Leanna Archer was 9 years old when she began bottling and selling her great-grandmother’s secret recipe of hair pomade to friends and family. The hair pomade expanded into a line of all-natural hair products including a variety of hair cleansers, conditioners and treatments. Leanna is now 17 and serves as the CEO of her company. She has 6 locations, one of which is in France. Along with working to improve her products and make new ones, she designs the website and filters online orders. She has been recognized by prominent business publications like Forbes and Success Magazine and was selected as a youth Honoree recipient of the 2013 McDonald’s 365 Black Award in New Orleans.

With a proceed of the profits she started the Leanna Archer Education Foundation to help build schools and safe learning environments for underprivileged children in Haiti. One of the things that’s so unique about Leanna is her success at such a young age. She combined her passion for health and beauty to make a product that would help thousands. Leanna is a true Entrepreneur that has defied the odds of many young entrepreneurs today. Her entrepreneurial spirit and business inclined mind has allowed her to take initiative in new opportunities, while her youth grants her the ability to inspire and motivate the next generation of entrepreneurs. Leanna has shown that running a business at such a young age is not only possible, but profitable. In doing so, she has inspired may teens to do the same and keep working at their ideas even when they fail.

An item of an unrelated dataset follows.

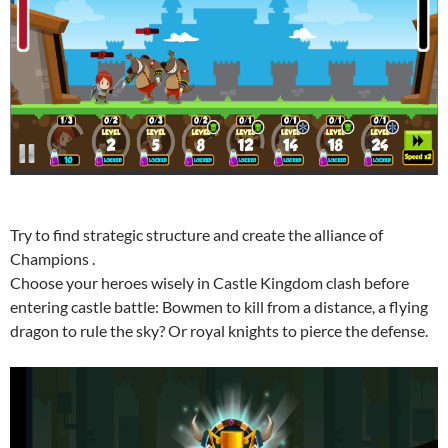
Try to find strategic structure and create the alliance of
Champions .
Choose your heroes wisely in Castle Kingdom clash before
entering castle battle: Bowmen to kill from a distance, a flying
dragon to rule the sky? Or royal knights to pierce the defense.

http://www.businessnewsdaily.com/5051-young-entrepreneurs.html#sthash.pqPqAfFq.dpuf

Steam Viper

Philip Hartman, a 15 year old entrepreneur from Colorado has loved building things since he was 8 years old experimenting with slingshots and arrows. He won the 2008 Young Inventor of the Year award with a new system for fusing optical fibers that is cheap, more efficient, and more dependable. He also created the Steam Viper which is a device that emits steam onto a windshield and is capable of defrosting a frost-covered windshield in about 15 seconds. With all his success you’d think Philip spent all his time studying and experimenting but he says that he has many different sections of his life, inventing is just one of them. He plays tennis and banjo, in those groups his friends don’t even know of his entrepreneurial success. Inventing to him is a passion and its something he’s tested and failed at many times. A quote from one of his interviews says that “If you’re just doing it for the money, then it doesn’t really work. You won’t end up being successful… Do what you love.” This demonstrates how being an entrepreneur is a lifestyle more than a career.

The Define Bottle

It’s always great to hear about kids that try to be healthy at a young age, but it’s even better to hear of kids wanting to help others be healthy. Carter Kostler, a 15-year-old entrepreneur takes his idea to shark tank. Carter designed a water bottle that infuses fresh fruit into drinking water to add natural flavor. The Define Bottle was created with the purpose “to get an entire generation of children off of soda one school district at a time”. The amazing thing about Carter is not just his great idea of a new type of water bottle, but his identification of a problem and his specified solution to help solve it. He cares about health not only for himself but for his friends and kids across America. This is the type of idea that is successful, the one that’s focus is on the people whose needs are being met and how best that can be accomplished.